Guilford County government has reached the end of an era.

That happened quietly in a large and mostly empty room after a closed session at the end of the Guilford County Board of Commissioners meeting on Thursday, Nov. 19. The commissioners came out, announced some raises for select county staff and then voted to adjourn. That brought about the end of eight years of Republican rule of the board, which followed 14 years of Democratic rule.

Starting with the board’s next meeting in the morning on Monday, Dec. 7, the board will be ruled by a Democratic majority. The nine-members with seven Democrats and only two Republicans. Guilford County Republican Commissioner Alan Branson is fighting to keep the District 4 seat that he lost to Democratic contender Mary Beth Murphy – but even if Branson pulls off a miracle, the Board of Commissioners will still be firmly in the hands of the Democrats. Some of those Democratic commissioners – Skip Alston, Carolyn Coleman and Kay Cashion – were on the board when the Republicans took the power in 2012 and they will be joined by new faces.

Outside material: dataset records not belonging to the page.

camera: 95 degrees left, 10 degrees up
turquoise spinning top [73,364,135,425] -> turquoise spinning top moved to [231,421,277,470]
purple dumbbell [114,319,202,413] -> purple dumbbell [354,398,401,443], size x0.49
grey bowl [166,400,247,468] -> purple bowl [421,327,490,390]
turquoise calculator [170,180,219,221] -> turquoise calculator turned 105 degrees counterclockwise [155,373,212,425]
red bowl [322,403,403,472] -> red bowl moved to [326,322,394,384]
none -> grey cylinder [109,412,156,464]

Republican Commissioners Justin Conrad and Alan Perdue will return to their seats on the new board but they will be returning to a totally different experience. The Republican majority – five white Republican men – have collectively called the shots when it comes running Guilford County for the last eight years but being on the board as part of the minority is completely different. Instead of determining how the county’s $500-million plus budget is spent, the two will often be relegated to speeches in opposition to what the Democrats are doing.

In Guilford County politics there are often some things the board can unanimously agree on – however, starting with early December when the new commissioners are sworn in, Guilford County government will be radically different from the way it has been since 2012.